- **WORK ORDER**:
Reproduce each of the following records verbatim, preserving every character, line break, and symbol.

(INFORMATION SUPPLIED)

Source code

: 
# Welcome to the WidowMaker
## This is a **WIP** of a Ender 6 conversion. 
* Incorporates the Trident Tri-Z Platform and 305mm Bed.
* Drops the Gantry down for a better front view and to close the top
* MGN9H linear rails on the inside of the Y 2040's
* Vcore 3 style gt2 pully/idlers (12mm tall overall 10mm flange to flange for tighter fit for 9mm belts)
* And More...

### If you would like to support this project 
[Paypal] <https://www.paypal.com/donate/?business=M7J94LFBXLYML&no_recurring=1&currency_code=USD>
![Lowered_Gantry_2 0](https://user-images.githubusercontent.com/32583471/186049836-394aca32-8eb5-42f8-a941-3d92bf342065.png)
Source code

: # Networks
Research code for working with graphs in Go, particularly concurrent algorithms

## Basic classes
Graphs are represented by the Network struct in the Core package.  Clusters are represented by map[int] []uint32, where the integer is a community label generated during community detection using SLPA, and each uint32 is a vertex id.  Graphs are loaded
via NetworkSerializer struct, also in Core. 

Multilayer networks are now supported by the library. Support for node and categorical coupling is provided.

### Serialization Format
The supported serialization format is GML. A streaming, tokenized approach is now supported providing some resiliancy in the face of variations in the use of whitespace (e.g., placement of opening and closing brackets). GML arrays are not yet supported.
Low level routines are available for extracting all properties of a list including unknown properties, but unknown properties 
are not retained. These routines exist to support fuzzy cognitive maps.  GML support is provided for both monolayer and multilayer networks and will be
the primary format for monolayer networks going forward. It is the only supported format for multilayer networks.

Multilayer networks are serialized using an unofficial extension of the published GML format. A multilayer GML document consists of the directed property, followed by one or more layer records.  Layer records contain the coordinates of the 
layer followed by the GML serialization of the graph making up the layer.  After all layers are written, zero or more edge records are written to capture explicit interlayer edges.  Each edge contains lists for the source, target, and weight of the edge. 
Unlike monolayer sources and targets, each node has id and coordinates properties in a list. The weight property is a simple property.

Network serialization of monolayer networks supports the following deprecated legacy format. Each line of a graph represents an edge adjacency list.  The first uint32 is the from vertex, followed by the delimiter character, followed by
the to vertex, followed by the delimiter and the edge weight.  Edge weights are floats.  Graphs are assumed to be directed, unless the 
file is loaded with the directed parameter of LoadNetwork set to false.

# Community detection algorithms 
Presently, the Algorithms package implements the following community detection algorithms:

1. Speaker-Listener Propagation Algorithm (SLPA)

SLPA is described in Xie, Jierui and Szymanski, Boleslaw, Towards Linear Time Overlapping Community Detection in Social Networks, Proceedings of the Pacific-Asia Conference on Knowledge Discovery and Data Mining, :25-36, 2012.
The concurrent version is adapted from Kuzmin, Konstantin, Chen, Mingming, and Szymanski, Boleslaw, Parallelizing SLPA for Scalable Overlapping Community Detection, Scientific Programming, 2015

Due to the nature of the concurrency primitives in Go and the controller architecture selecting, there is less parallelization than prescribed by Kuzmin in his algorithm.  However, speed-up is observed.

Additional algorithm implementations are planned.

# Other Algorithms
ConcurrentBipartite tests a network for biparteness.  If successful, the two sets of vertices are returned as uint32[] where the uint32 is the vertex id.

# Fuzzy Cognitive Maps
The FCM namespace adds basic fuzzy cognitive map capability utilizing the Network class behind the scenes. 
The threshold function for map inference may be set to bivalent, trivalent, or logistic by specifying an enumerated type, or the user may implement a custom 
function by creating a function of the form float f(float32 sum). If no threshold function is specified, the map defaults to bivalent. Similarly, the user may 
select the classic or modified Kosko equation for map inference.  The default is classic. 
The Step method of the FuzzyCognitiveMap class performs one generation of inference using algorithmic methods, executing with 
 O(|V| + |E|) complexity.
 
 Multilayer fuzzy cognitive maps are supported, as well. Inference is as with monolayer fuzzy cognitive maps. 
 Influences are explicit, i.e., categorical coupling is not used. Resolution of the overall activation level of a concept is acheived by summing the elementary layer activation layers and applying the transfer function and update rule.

(End INFORMATION SUPPLIED)

- **SOLUTION**:
Source code

: 
# Welcome to the WidowMaker
## This is a **WIP** of a Ender 6 conversion. 
* Incorporates the Trident Tri-Z Platform and 305mm Bed.
* Drops the Gantry down for a better front view and to close the top
* MGN9H linear rails on the inside of the Y 2040's
* Vcore 3 style gt2 pully/idlers (12mm tall overall 10mm flange to flange for tighter fit for 9mm belts)
* And More...

### If you would like to support this project 
[Paypal] <https://www.paypal.com/donate/?business=M7J94LFBXLYML&no_recurring=1&currency_code=USD>
![Lowered_Gantry_2 0](https://user-images.githubusercontent.com/32583471/186049836-394aca32-8eb5-42f8-a941-3d92bf342065.png)
Source code

: # Networks
Research code for working with graphs in Go, particularly concurrent algorithms

## Basic classes
Graphs are represented by the Network struct in the Core package.  Clusters are represented by map[int] []uint32, where the integer is a community label generated during community detection using SLPA, and each uint32 is a vertex id.  Graphs are loaded
via NetworkSerializer struct, also in Core. 

Multilayer networks are now supported by the library. Support for node and categorical coupling is provided.

### Serialization Format
The supported serialization format is GML. A streaming, tokenized approach is now supported providing some resiliancy in the face of variations in the use of whitespace (e.g., placement of opening and closing brackets). GML arrays are not yet supported.
Low level routines are available for extracting all properties of a list including unknown properties, but unknown properties 
are not retained. These routines exist to support fuzzy cognitive maps.  GML support is provided for both monolayer and multilayer networks and will be
the primary format for monolayer networks going forward. It is the only supported format for multilayer networks.

Multilayer networks are serialized using an unofficial extension of the published GML format. A multilayer GML document consists of the directed property, followed by one or more layer records.  Layer records contain the coordinates of the 
layer followed by the GML serialization of the graph making up the layer.  After all layers are written, zero or more edge records are written to capture explicit interlayer edges.  Each edge contains lists for the source, target, and weight of the edge. 
Unlike monolayer sources and targets, each node has id and coordinates properties in a list. The weight property is a simple property.

Network serialization of monolayer networks supports the following deprecated legacy format. Each line of a graph represents an edge adjacency list.  The first uint32 is the from vertex, followed by the delimiter character, followed by
the to vertex, followed by the delimiter and the edge weight.  Edge weights are floats.  Graphs are assumed to be directed, unless the 
file is loaded with the directed parameter of LoadNetwork set to false.

# Community detection algorithms 
Presently, the Algorithms package implements the following community detection algorithms:

1. Speaker-Listener Propagation Algorithm (SLPA)

SLPA is described in Xie, Jierui and Szymanski, Boleslaw, Towards Linear Time Overlapping Community Detection in Social Networks, Proceedings of the Pacific-Asia Conference on Knowledge Discovery and Data Mining, :25-36, 2012.
The concurrent version is adapted from Kuzmin, Konstantin, Chen, Mingming, and Szymanski, Boleslaw, Parallelizing SLPA for Scalable Overlapping Community Detection, Scientific Programming, 2015

Due to the nature of the concurrency primitives in Go and the controller architecture selecting, there is less parallelization than prescribed by Kuzmin in his algorithm.  However, speed-up is observed.

Additional algorithm implementations are planned.

# Other Algorithms
ConcurrentBipartite tests a network for biparteness.  If successful, the two sets of vertices are returned as uint32[] where the uint32 is the vertex id.

# Fuzzy Cognitive Maps
The FCM namespace adds basic fuzzy cognitive map capability utilizing the Network class behind the scenes. 
The threshold function for map inference may be set to bivalent, trivalent, or logistic by specifying an enumerated type, or the user may implement a custom 
function by creating a function of the form float f(float32 sum). If no threshold function is specified, the map defaults to bivalent. Similarly, the user may 
select the classic or modified Kosko equation for map inference.  The default is classic. 
The Step method of the FuzzyCognitiveMap class performs one generation of inference using algorithmic methods, executing with 
 O(|V| + |E|) complexity.
 
 Multilayer fuzzy cognitive maps are supported, as well. Inference is as with monolayer fuzzy cognitive maps. 
 Influences are explicit, i.e., categorical coupling is not used. Resolution of the overall activation level of a concept is acheived by summing the elementary layer activation layers and applying the transfer function and update rule.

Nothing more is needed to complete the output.